#### REQUIREMENT
Copy each line of the records below that mentions the word "GRAND".
[Opening GIVEN DATA section]
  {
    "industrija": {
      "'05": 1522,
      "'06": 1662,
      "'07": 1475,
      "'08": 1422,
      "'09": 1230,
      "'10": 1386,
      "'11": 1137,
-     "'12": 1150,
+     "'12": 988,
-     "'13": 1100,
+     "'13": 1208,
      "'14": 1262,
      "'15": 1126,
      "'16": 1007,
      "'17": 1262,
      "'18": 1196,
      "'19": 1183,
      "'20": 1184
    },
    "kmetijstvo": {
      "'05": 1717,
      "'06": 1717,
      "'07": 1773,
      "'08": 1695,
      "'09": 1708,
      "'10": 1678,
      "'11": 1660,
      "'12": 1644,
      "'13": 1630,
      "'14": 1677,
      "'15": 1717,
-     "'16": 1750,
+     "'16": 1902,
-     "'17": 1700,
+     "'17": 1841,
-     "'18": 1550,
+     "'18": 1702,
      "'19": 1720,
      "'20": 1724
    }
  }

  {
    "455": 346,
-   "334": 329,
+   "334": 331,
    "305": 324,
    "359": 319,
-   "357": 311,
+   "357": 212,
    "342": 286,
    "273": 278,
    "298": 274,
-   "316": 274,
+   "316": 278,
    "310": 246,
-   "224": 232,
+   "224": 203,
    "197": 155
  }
[Closing GIVEN DATA section]
[Opening GIVEN DATA section]
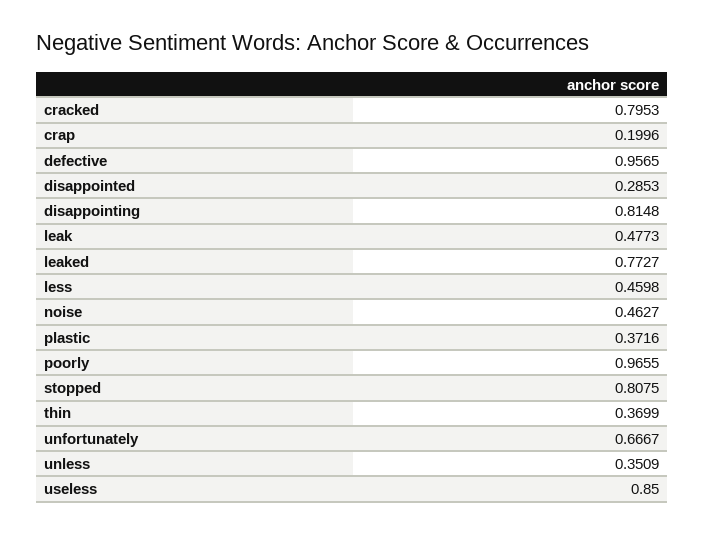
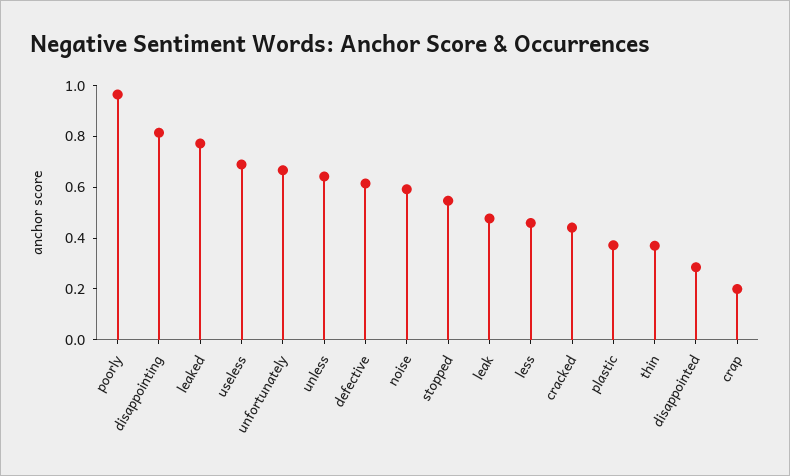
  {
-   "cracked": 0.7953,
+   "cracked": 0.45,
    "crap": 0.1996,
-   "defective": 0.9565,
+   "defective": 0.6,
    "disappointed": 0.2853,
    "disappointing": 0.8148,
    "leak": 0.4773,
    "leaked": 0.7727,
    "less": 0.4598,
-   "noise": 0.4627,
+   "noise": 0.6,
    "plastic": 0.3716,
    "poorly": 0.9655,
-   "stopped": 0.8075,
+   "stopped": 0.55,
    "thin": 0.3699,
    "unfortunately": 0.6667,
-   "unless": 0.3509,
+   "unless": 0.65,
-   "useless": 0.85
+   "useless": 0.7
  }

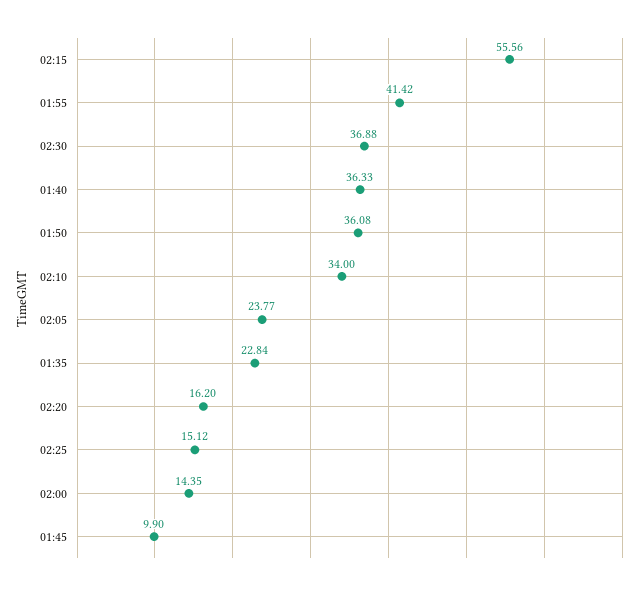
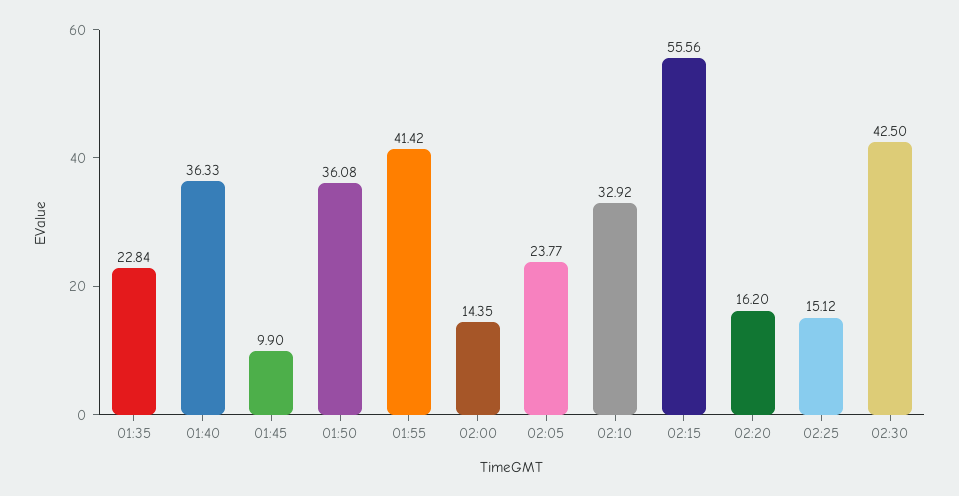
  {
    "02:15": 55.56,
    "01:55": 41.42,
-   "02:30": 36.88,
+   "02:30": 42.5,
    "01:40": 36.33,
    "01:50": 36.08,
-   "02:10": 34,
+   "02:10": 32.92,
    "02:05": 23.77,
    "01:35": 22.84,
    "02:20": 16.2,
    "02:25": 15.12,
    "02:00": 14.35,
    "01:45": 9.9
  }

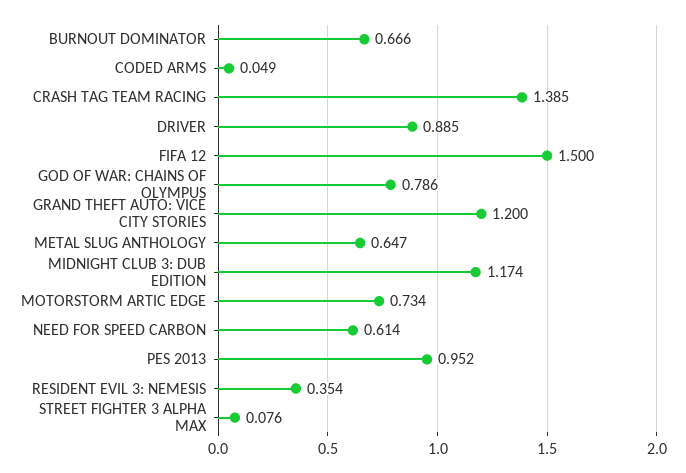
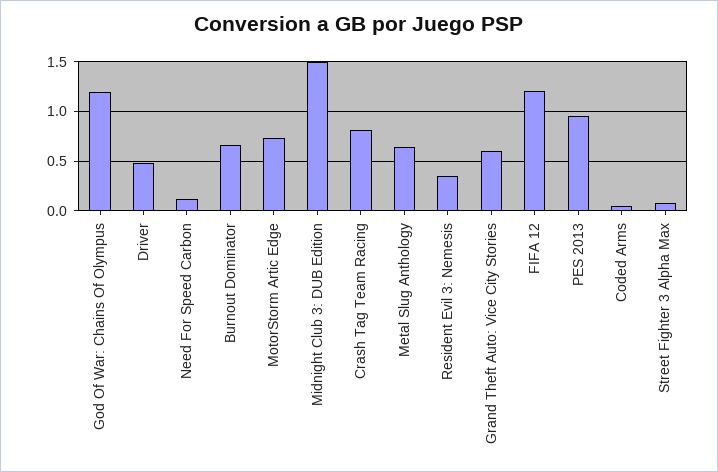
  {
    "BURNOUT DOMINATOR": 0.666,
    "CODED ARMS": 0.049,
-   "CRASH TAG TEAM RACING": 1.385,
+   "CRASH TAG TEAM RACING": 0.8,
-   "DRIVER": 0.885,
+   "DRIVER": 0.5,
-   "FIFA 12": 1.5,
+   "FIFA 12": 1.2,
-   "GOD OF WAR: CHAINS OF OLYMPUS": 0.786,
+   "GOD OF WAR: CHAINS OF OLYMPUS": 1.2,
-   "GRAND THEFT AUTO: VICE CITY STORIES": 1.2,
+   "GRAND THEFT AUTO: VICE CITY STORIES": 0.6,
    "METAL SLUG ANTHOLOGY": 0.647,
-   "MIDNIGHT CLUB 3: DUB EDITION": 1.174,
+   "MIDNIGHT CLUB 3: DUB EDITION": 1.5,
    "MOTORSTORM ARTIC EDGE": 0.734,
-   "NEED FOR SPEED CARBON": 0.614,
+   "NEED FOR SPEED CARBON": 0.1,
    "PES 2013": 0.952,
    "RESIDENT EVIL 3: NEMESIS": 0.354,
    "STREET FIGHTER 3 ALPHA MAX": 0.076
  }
[Closing GIVEN DATA section]
#### RESULT OF THIS TASK
-   "GRAND THEFT AUTO: VICE CITY STORIES": 1.2,
+   "GRAND THEFT AUTO: VICE CITY STORIES": 0.6,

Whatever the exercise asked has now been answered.